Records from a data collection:
»»
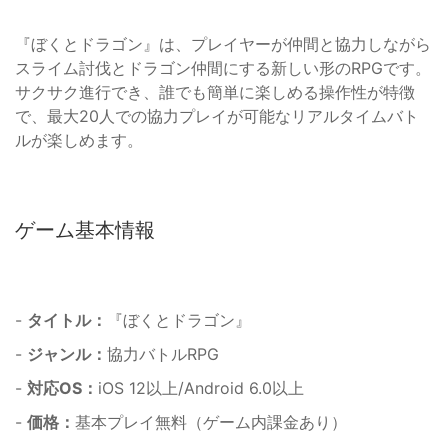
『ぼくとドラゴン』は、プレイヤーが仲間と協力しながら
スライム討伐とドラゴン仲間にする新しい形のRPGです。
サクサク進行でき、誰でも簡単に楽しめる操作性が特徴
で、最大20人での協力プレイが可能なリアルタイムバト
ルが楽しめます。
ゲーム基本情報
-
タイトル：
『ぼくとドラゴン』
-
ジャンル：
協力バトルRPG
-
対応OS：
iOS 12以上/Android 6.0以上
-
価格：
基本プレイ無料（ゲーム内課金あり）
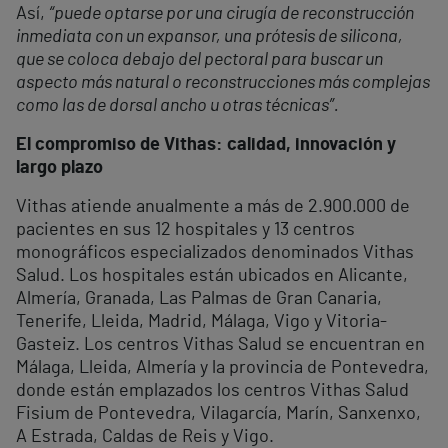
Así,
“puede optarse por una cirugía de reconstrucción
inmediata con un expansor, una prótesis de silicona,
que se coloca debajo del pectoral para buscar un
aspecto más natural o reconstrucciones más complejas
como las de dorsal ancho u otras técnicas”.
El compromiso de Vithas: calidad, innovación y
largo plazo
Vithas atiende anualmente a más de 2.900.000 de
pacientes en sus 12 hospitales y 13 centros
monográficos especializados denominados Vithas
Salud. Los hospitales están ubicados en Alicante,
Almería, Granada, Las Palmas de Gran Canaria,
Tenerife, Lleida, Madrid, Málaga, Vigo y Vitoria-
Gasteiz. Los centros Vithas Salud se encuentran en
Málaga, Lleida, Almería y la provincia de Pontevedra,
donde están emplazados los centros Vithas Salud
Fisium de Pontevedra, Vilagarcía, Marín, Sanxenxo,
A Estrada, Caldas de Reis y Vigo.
««
**Task goal:**
In your copy, repeat the records above exactly and include no images.

**Result:**
『ぼくとドラゴン』は、プレイヤーが仲間と協力しながら
スライム討伐とドラゴン仲間にする新しい形のRPGです。
サクサク進行でき、誰でも簡単に楽しめる操作性が特徴
で、最大20人での協力プレイが可能なリアルタイムバト
ルが楽しめます。
ゲーム基本情報
-
タイトル：
『ぼくとドラゴン』
-
ジャンル：
協力バトルRPG
-
対応OS：
iOS 12以上/Android 6.0以上
-
価格：
基本プレイ無料（ゲーム内課金あり）
Así,
“puede optarse por una cirugía de reconstrucción
inmediata con un expansor, una prótesis de silicona,
que se coloca debajo del pectoral para buscar un
aspecto más natural o reconstrucciones más complejas
como las de dorsal ancho u otras técnicas”.
El compromiso de Vithas: calidad, innovación y
largo plazo
Vithas atiende anualmente a más de 2.900.000 de
pacientes en sus 12 hospitales y 13 centros
monográficos especializados denominados Vithas
Salud. Los hospitales están ubicados en Alicante,
Almería, Granada, Las Palmas de Gran Canaria,
Tenerife, Lleida, Madrid, Málaga, Vigo y Vitoria-
Gasteiz. Los centros Vithas Salud se encuentran en
Málaga, Lleida, Almería y la provincia de Pontevedra,
donde están emplazados los centros Vithas Salud
Fisium de Pontevedra, Vilagarcía, Marín, Sanxenxo,
A Estrada, Caldas de Reis y Vigo.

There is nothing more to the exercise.